It is an incomprehensible loss. And perhaps one nearly inevitable once we destroyed its partner in life, the now extinct Passenger Pigeon. There are tantalizing clues that these birds and trees had a much closer, verging on symbiotic, relationship than commonly realized. It’s a relationship that played out right here in Northern Michigan. It’s almost a forgotten part of our history, but to read old settler accounts of the region, beeches and pigeons are written of together and as a vital resource. How much resilience was cut down and sacrificed to the god of progress? What was it all for?

The town of Copemish in Manistee County was founded in 1891 as a lumbering town. The word copemish means “Beech tree” in Anishinaabemowin and under the copemish there, native people held councils. But by the time of the town’s founding, white settlers had taken possession of the land and were already finding the forest in retreat. Some wondered at the reckless clearcutting, but the prevailing businessmen were optimistic. Arch Cameron, who ran the Hannah & Lay Mercantile in Traverse City and later an eponymous mercantile in Central Lake, provided what he felt was ample justification in 1905:

“Well, the end is in sight—we can see through the woods. In 1866 … a small clearing of any kind was called an improvement, and was taxed as such. The timberland was looked on as of no value. Some mourn the disappearance of our forests, but we should remember that we could not have the forest and at the same time the people, and when all our timber has disappeared we will only have arrived at the point that the early settlers prayed and worked for – to get the land in shape for white people to live on.”
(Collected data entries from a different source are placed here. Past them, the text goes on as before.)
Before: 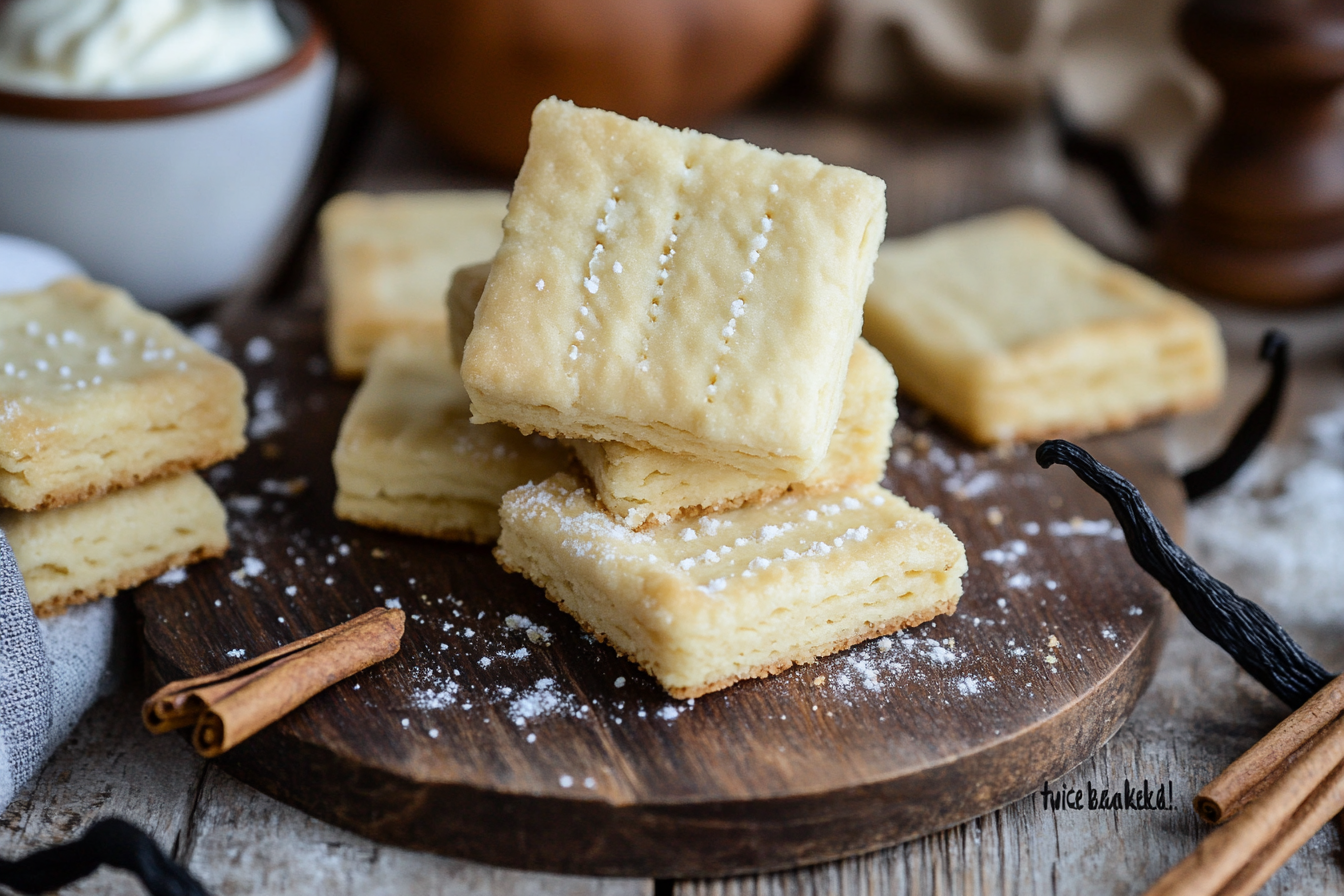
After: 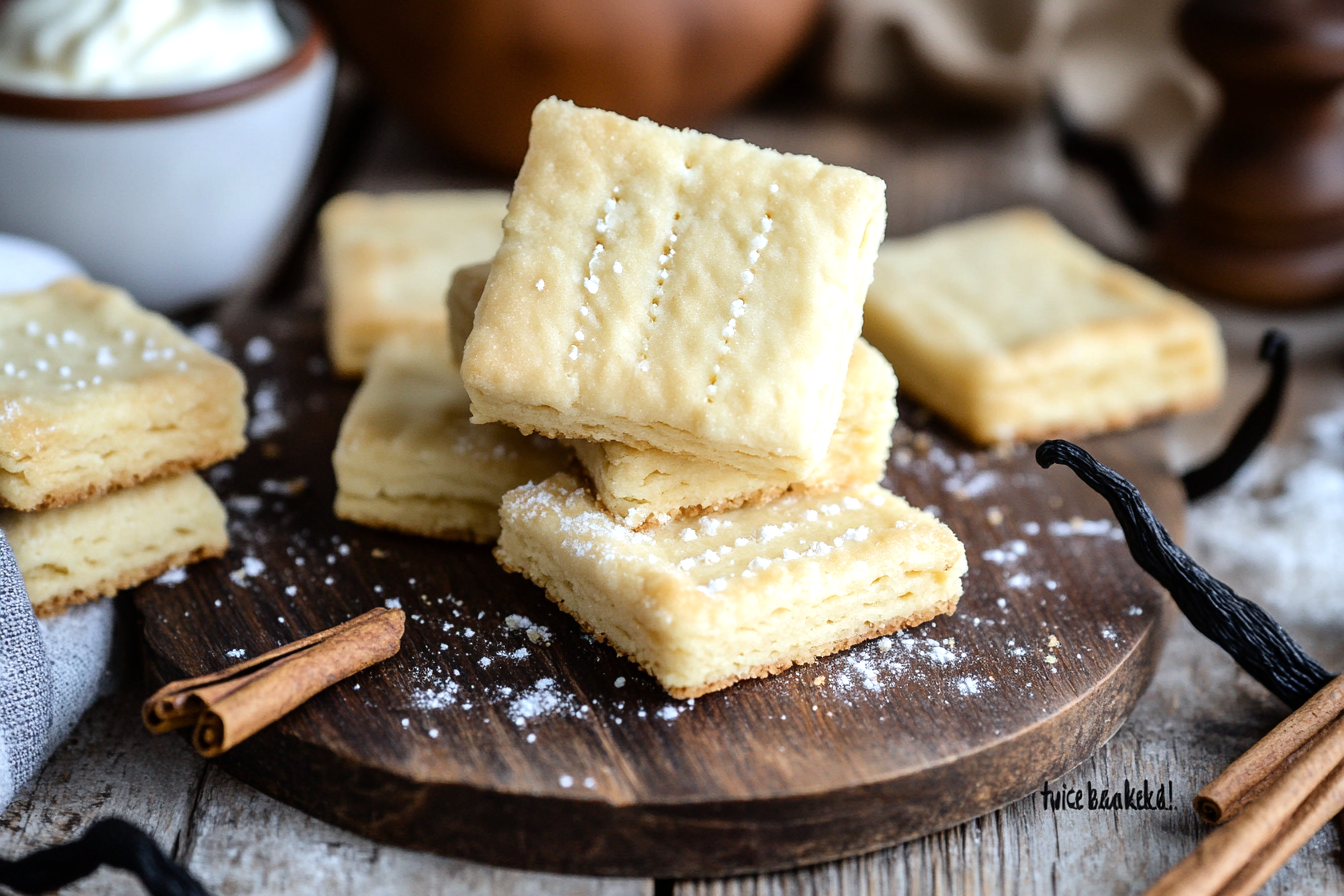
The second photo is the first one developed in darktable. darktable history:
tone equalizer: -8 EV -0.394 EV, -7 EV -0.369 EV, -6 EV -0.322 EV, -5 EV -0.227 EV, -3 EV 0.188 EV, -2 EV 0.305 EV, -1 EV 0.37 EV, +0 EV 0.418 EV
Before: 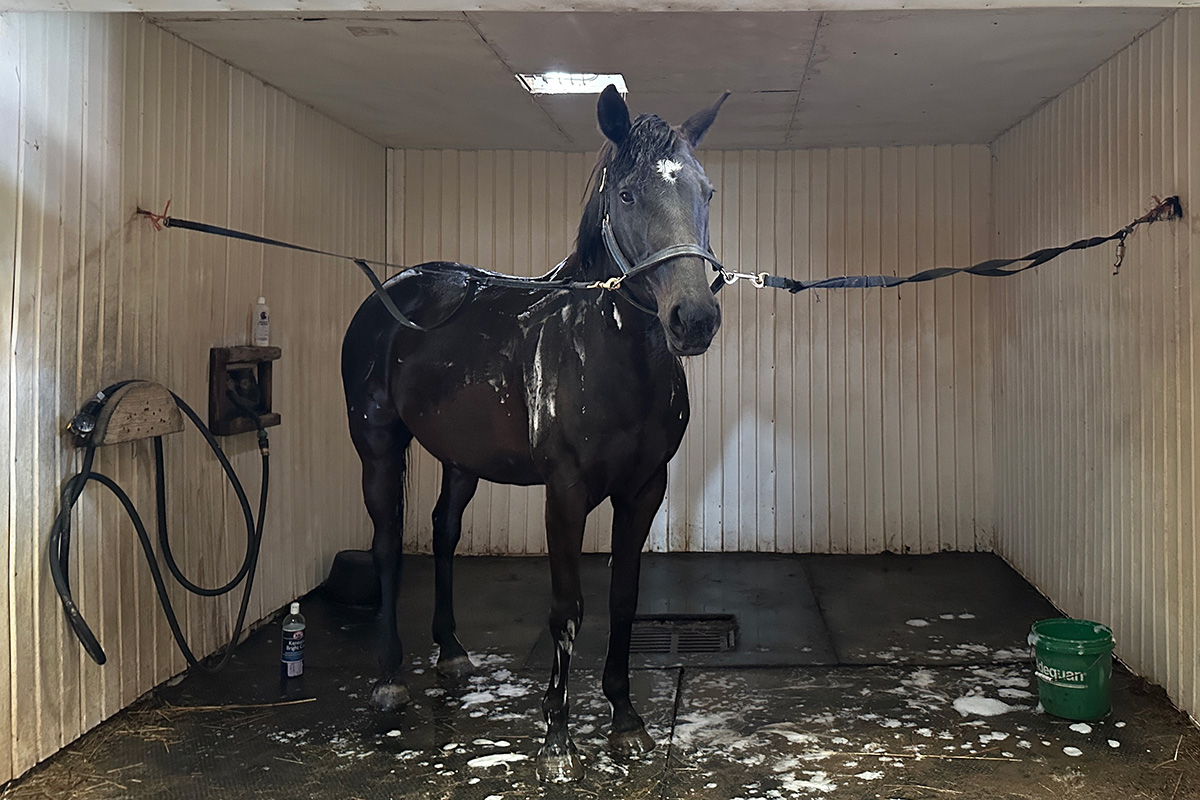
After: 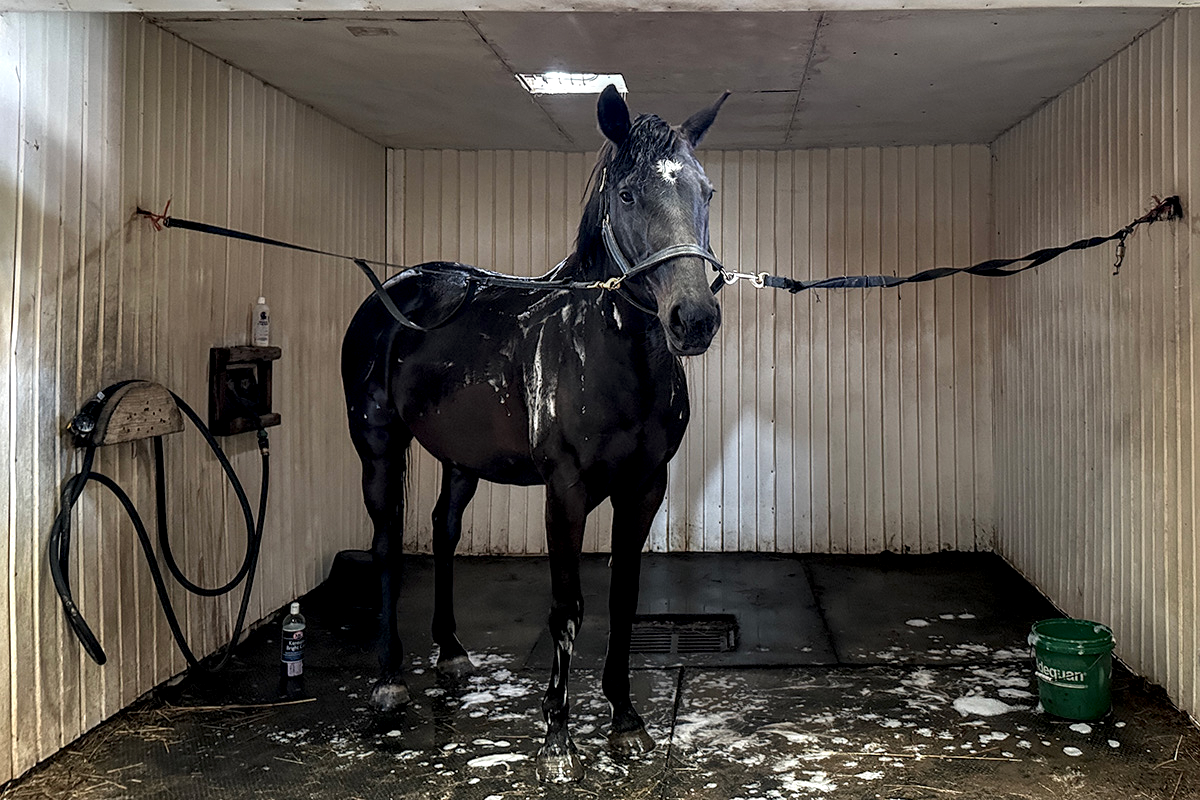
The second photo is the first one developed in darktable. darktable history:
local contrast: highlights 22%, shadows 72%, detail 170%
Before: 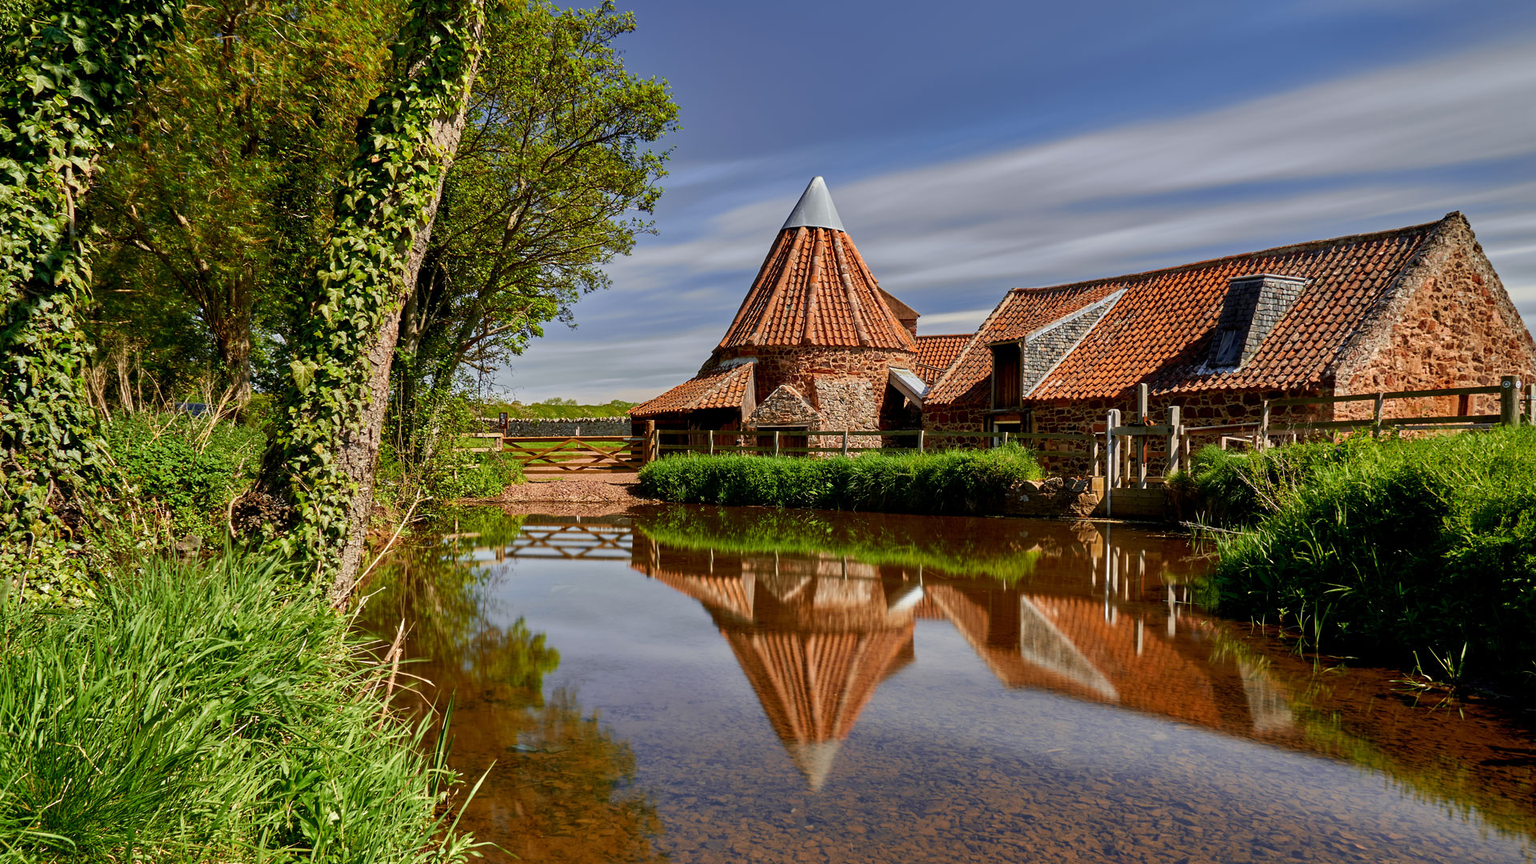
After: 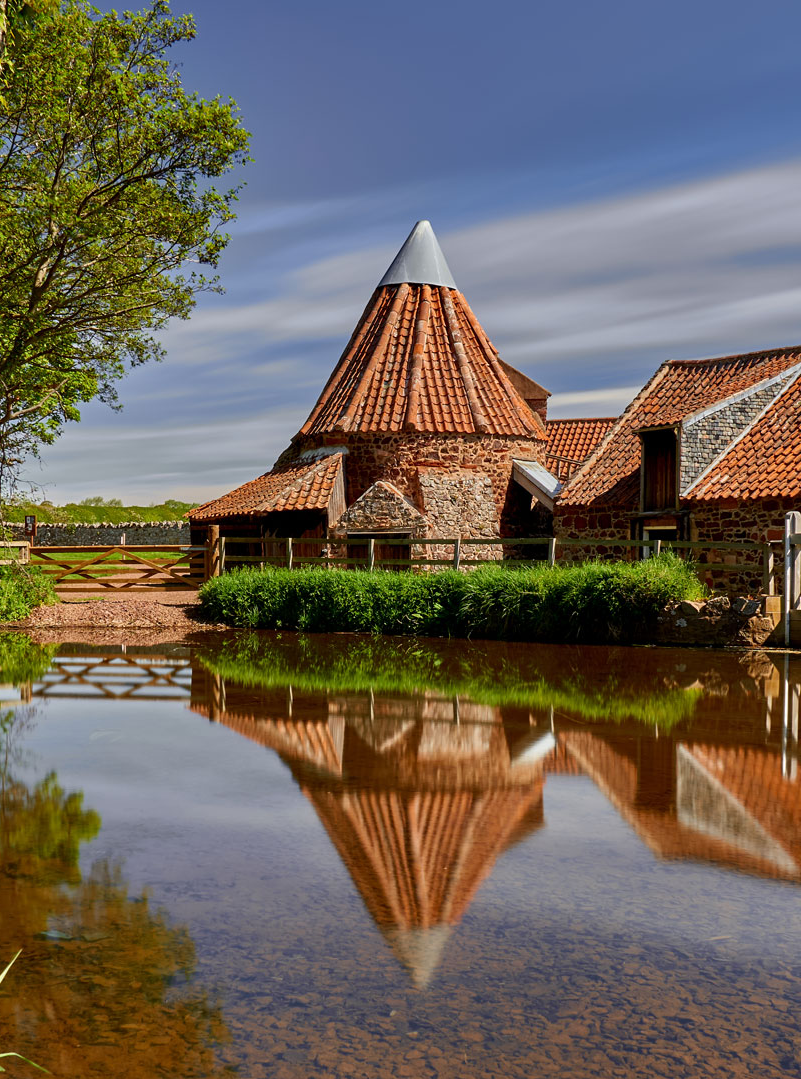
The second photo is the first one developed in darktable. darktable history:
crop: left 31.202%, right 27.07%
In just a few years the forests in Copemish were gone for pickle farms, although the street names remained. In 2025, I could find no beech trees along Beech Street, no elms on Elm, no cedar on Cedar, no ash on Ash. The pickle farms are gone along with two rail lines that met in this crossroad town. Is this the future the setters prayed and worked for?

Some can look back and want to make America great again. Now there are men in charge of our country who look fondly back to some golden age. They don’t see the forest or the trees, but the right of conquest and domination.

From the legend of a mother bear seeking refuge from fire, to lush landscapes and ships finding safe harbor in our bays, to present day discussions about climate refuges, this land to the lee of the Manitou Islands promises safety. But as the drowned bear cubs, the numerous shipwrecks and the murder of the passenger pigeons attest, perhaps this safety is more like the siren’s call than we want to admit. One hundred fifty years after the last pigeons, the last of the beeches, these pillars of the forest that seemed to hold up the canopy, are falling.

And what made America great? Partly it was our natural bounty, a bounty we still seem primarily interested in using up. And the other thing? What of the American spirit? Some would look to men like Arch Cameron and their ideas of dominion for the white man. Maybe. Maybe what makes us great is that Etta Boizard, 13, knew to gather beechnuts to get through a hard winter. And she survived because a neighbor lent a stovepipe, her mom sold a quilt for food and to pass time in that long cold winter, they went and visited friends.

The bonds holding us together as a nation are strong. The fibers that bind us to our neighbors are resilient. Make our relationships with our neighbors strong, or we split. If we don’t, we’ll be cleaved in two like the beech log I wish I never had to burn, crackling in my woodstove.